> _Assignment_
Whenever a line in the data holds the string "vols", pull that line out.

___

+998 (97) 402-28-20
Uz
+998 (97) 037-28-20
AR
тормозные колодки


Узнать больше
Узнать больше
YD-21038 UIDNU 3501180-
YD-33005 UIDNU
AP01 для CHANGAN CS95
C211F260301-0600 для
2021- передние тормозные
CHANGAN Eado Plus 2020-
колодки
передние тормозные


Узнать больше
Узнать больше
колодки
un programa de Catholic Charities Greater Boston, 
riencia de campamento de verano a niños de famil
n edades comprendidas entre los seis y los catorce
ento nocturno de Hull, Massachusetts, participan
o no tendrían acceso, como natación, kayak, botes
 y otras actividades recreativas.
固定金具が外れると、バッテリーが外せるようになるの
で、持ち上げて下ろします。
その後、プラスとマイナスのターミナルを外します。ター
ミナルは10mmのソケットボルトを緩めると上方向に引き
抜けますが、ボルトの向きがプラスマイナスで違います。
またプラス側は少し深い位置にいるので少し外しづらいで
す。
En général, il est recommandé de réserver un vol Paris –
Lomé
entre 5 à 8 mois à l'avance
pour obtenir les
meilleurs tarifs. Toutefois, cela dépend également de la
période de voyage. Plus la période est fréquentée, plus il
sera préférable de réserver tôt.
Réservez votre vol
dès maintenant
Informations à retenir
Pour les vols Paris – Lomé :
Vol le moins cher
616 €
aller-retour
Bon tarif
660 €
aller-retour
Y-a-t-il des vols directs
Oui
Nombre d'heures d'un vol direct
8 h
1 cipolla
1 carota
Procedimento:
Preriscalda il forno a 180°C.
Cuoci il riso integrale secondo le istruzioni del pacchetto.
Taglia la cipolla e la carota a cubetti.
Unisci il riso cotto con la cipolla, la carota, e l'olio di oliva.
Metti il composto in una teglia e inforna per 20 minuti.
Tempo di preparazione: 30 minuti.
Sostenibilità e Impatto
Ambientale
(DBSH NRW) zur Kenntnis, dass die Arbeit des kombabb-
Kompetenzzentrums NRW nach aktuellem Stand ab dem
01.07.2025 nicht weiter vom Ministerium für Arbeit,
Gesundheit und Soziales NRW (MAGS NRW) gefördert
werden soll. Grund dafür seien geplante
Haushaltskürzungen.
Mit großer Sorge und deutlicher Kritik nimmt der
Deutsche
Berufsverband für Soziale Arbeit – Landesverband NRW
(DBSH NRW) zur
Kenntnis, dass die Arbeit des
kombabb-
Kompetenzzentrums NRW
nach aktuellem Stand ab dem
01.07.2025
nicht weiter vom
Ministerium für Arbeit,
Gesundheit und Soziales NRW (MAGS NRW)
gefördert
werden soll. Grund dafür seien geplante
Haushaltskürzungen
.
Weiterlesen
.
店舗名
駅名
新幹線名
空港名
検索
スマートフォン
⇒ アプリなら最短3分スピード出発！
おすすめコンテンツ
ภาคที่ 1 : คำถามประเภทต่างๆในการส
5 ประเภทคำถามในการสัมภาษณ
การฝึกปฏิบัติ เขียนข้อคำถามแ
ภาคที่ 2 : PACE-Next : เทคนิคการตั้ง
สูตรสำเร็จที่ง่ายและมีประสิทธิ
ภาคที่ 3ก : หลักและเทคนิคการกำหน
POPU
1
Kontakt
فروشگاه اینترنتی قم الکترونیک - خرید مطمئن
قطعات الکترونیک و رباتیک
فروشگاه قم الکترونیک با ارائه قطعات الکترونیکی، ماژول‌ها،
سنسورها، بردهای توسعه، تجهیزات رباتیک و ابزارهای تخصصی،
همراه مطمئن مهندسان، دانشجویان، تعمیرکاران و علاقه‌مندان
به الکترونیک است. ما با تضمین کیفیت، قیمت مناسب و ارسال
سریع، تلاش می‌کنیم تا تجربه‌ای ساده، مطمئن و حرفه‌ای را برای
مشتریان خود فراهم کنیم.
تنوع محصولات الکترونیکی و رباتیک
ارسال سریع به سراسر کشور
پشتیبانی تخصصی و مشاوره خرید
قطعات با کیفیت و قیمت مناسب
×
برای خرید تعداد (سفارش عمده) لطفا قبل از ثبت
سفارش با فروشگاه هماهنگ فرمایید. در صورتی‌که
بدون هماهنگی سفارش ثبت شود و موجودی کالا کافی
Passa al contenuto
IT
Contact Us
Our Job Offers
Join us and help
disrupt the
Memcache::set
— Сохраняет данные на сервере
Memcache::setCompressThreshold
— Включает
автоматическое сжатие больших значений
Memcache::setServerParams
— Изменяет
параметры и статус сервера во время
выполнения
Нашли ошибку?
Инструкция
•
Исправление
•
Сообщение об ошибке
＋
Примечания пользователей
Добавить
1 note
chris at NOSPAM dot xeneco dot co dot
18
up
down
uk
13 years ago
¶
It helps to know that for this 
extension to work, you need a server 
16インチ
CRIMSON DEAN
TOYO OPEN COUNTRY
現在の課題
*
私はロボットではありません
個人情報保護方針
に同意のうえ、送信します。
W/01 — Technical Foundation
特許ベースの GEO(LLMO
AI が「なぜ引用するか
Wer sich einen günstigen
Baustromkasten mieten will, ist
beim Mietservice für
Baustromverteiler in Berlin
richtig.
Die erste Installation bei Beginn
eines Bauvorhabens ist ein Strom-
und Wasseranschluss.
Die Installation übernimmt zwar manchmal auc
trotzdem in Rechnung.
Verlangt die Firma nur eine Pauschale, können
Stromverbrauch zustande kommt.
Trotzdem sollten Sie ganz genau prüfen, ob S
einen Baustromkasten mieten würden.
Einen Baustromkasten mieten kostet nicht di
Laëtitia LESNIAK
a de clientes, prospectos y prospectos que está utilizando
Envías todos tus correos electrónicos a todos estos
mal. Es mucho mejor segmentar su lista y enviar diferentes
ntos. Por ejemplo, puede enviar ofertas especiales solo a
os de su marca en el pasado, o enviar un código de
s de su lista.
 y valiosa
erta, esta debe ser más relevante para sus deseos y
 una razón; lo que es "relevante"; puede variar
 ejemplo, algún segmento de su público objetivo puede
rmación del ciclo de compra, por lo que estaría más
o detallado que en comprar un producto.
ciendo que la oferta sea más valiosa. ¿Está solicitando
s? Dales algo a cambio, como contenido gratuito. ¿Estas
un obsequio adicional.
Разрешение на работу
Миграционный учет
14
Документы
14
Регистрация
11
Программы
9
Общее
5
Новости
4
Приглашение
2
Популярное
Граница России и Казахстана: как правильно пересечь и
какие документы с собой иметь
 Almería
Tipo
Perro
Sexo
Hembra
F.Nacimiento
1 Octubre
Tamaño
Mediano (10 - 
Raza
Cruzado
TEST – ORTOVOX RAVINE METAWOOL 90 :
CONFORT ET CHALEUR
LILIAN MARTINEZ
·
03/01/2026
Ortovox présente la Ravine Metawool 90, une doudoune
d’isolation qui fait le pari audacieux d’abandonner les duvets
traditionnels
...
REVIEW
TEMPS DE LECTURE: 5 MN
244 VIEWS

___

> _Solution to this task_
Pour les vols Paris – Lomé :
Y-a-t-il des vols directs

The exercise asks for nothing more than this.